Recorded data

********

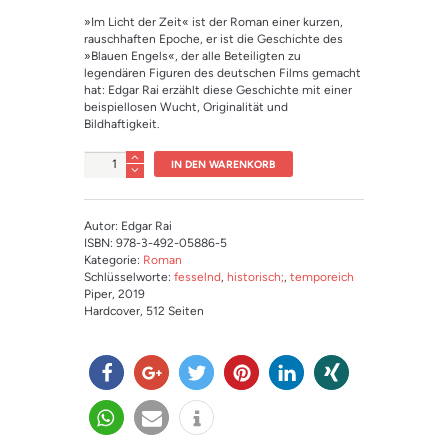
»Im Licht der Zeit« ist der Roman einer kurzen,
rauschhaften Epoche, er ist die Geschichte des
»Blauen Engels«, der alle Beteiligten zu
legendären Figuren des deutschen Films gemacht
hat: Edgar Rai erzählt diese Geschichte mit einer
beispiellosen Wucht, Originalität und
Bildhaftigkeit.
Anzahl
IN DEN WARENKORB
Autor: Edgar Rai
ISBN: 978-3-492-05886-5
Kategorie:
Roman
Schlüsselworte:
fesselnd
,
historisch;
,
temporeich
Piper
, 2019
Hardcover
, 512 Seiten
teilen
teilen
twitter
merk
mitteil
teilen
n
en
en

********

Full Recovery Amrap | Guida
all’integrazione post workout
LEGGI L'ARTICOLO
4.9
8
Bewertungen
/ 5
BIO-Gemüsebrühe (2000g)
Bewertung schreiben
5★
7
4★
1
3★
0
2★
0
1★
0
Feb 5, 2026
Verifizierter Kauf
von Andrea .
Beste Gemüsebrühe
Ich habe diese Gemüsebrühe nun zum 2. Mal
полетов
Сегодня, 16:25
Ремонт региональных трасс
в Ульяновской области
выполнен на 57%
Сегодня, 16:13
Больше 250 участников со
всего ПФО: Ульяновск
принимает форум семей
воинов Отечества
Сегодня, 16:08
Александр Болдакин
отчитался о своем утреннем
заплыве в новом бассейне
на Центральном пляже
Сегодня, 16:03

********

## Problem to work on
Reproduce verbatim every line from the one containing "ist der Roman" through the one containing "IN DEN WARENKORB", including both boundary lines.

## Solved problem
»Im Licht der Zeit« ist der Roman einer kurzen,
rauschhaften Epoche, er ist die Geschichte des
»Blauen Engels«, der alle Beteiligten zu
legendären Figuren des deutschen Films gemacht
hat: Edgar Rai erzählt diese Geschichte mit einer
beispiellosen Wucht, Originalität und
Bildhaftigkeit.
Anzahl
IN DEN WARENKORB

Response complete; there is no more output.